9. The three aspects (6)  12/03/1999

The second aspect: the priority of relations to things (4)

     --The system of difference' and Hegelian idealism --

   Structural linguistics pointed out to us:
   Each element (mesh--in our wording) of language derives its meaning or referent according to its differential position in language, or to distinctive oppositions to each other; the element is not an independent entity but, a la Hegel, a 'being for another' (Sein-für-Anderes).
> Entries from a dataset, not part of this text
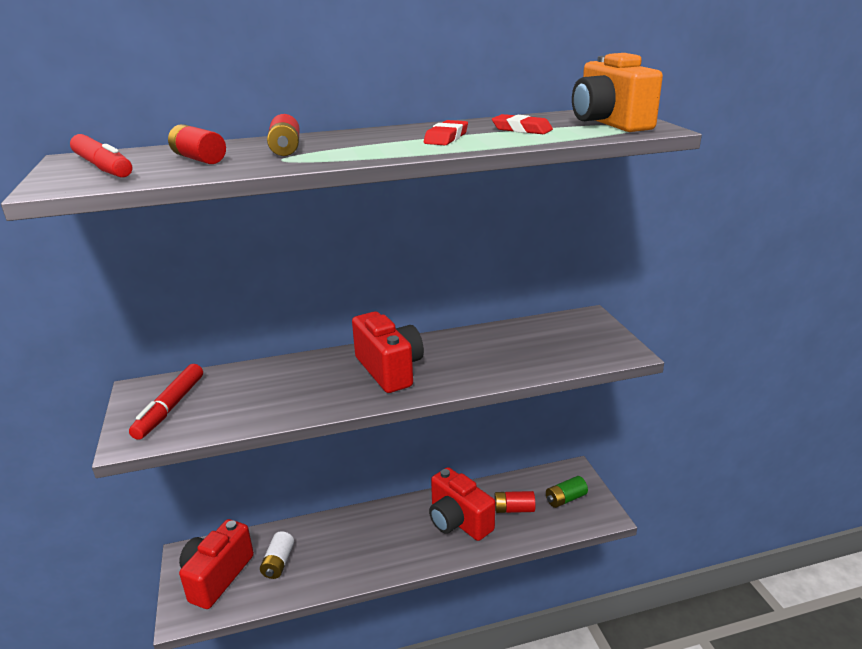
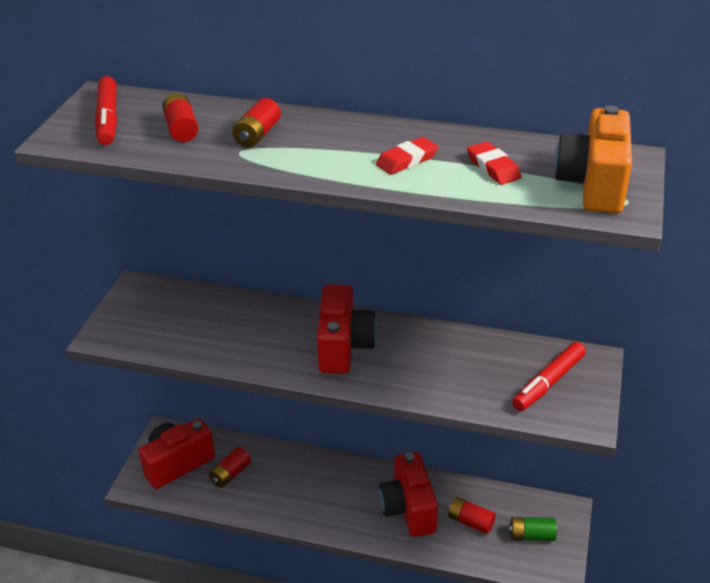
camera: 30 degrees right, 10 degrees up
red marker [129,364,203,440] -> red marker moved to [512,342,586,411]
white battery [260,531,294,579] -> red battery [209,447,251,488]

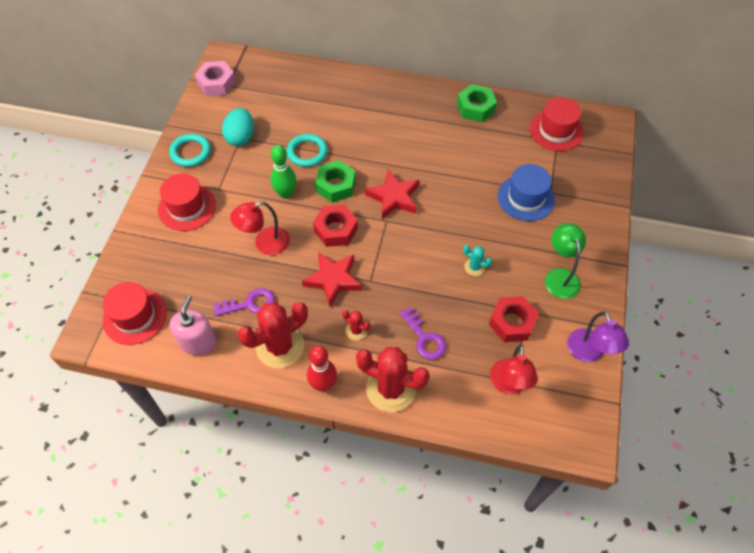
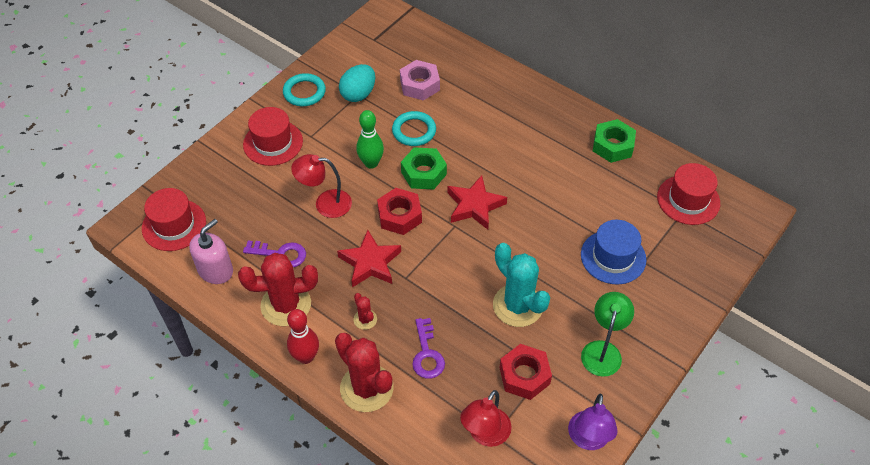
camera: 25 degrees right, 5 degrees down
pink nut [195,61,236,96] -> pink nut moved to [400,60,440,101]
turquoise cactus [463,245,492,276] -> turquoise cactus [493,243,550,327], size x2.15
   We agree the structuralistic view of language above. And common sense also tells us that the word, e.g., 'good' keeps its meaning only in contrast to the word 'bad.' The meaning of the word 'blue' of childrenese would differ from that of our 'blue,' if a child does not know the word 'ultramarine.'
   So the meaning of the word 'blue' is determined by the totality of language a 'speaker' possesses. That is, the distribution of meanings to the elements of language is done through the totality. The being of an element is "not grounded on itself but on the other, it [an element] then is ideal." (*1) This Ideality of the finite designates nothing but Hegelian 'idealism.' (*2)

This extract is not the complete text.